This article completes the defense strategy by focusing on the backbone that makes guardrails enforceable in production—identity, authentication, authorization, and zero trust.

Guardrails reduce the likelihood of unsafe behavior, but identity and authorization limit the damage if something goes wrong. If an AI system runs with broad, always-on permissions, a clever prompt can turn "text" into "action." Strong identity access management (IAM) helps prevent that by making sure the system cannot execute privileged operations unless the right identity is proven and the right authorization is present.

Why identity becomes the backbone in agentic AI

When a large language model (LLM) can call tools, the highest-risk failures move from "bad outputs" to "unsafe operations." Tooling makes the consequences and impact real—data exposure, ticket modification, workflow execution, and automated actions can all occur downstream from a single manipulated interaction. 

This shifts the core question from, "Did the model follow policy?" to, "Did the system enforce the policy?" That enforcement is fundamentally an IAM problem:

  • Who is requesting the action?
  • What are they allowed to do?
  • What context constraints must apply?
  • Where is the decision enforced and audited?

The goal is to make sure the model is never the authority. The model can propose actions, but the system must verify identity and enforce authorization independently.

The identity model for AI systems: Who is acting?

AI systems are multi-actor systems. A single request often involves multiple identities that must remain distinct.

  • End-user identity: The human initiating the request.
  • Application identity: The service hosting orchestration and policy logic.
  • Workload identity: Each component participating in the flow—retriever, policy gate, tool gateway, and model gateway.
  • Tool identity: Downstream services being called, such as datastores, search, and workflow systems.
  • Model invocation identity: Which model and which policy profile produced an output or tool plan.
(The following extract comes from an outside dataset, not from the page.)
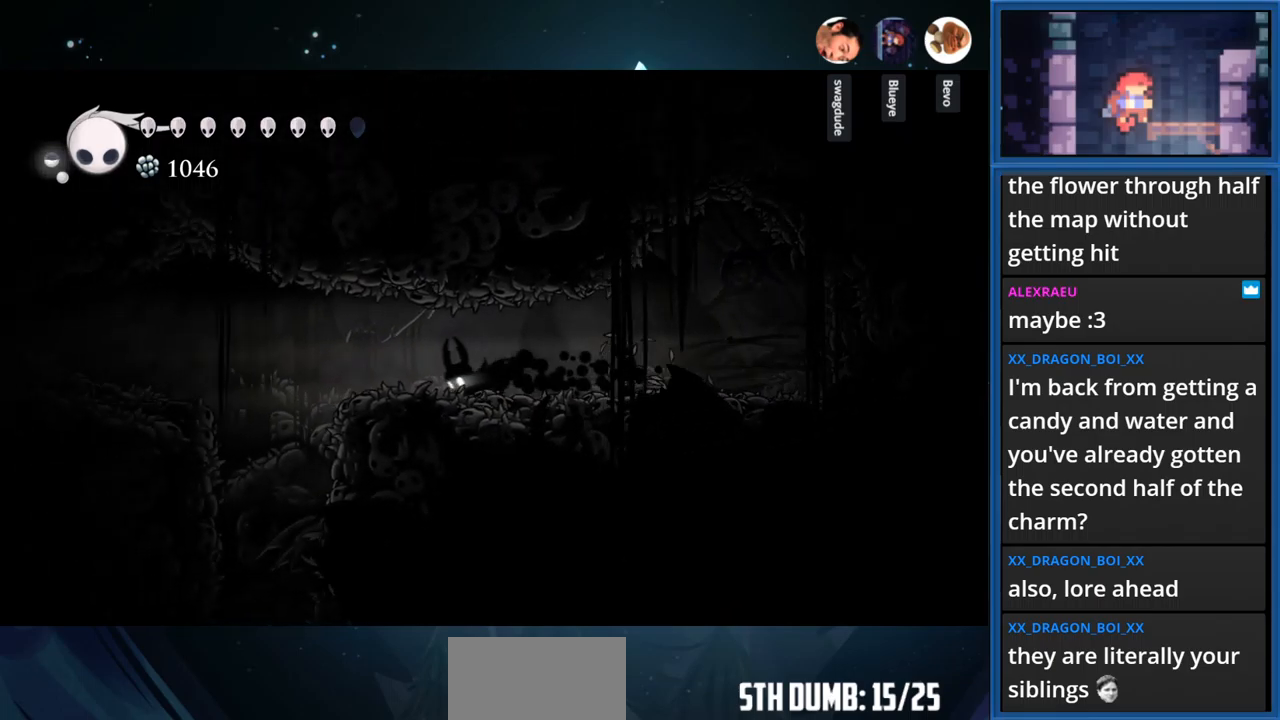
{"buttons": [], "right_stick": "center", "events": [[183, "R1", "down"], [317, "R1", "up"], [383, "DPAD_LEFT", "up"]]}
Security failures often happen when identities merge into a single shared "agent credential." The safer pattern is explicit separation—authenticate each identity, scope each authorization decision, and make sure each step is attributable.

Authentication: Proving identities reliably

Authentication establishes who is acting at each step. In AI systems, you typically need the following 2 categories:

End-user authentication: User identity

For user identity, the key requirement is that downstream actions can be bound to a user session with clear provenance. This is the foundation for:

  • Attributing actions to a real user.
  • Enforcing user-scoped permissions.
  • Auditing and investigating incidents.
  • Preventing the agent from acting as an unbounded proxy.

Workload authentication: Service-to-service identity

Inside the platform, internal components must authenticate to each other without relying on static secrets. This is where SPIFFE/SPIRE becomes especially useful:

  • Workloads receive cryptographic identities.
  • Services authenticate to each other with mutual Transport Layer Security (mTLS).
  • Identity becomes automatable, rotatable, and enforceable at runtime.

This fits naturally with the reality described in earlier articles—AI stacks are distributed systems with multiple layers like prompts, retrieval, tools, and infrastructure, so internal trust must be explicit, not assumed.

Authorization: Deciding what is allowed

Authorization determines the actions an authenticated identity is permitted to do, and under which constraints. In AI systems, authorization must be enforced to withstand prompt manipulation and model error.

Note the following critical rules:

  • Authorization must not depend on the model’s interpretation of the request.
  • Authorization must be enforced by deterministic system controls at trust boundaries.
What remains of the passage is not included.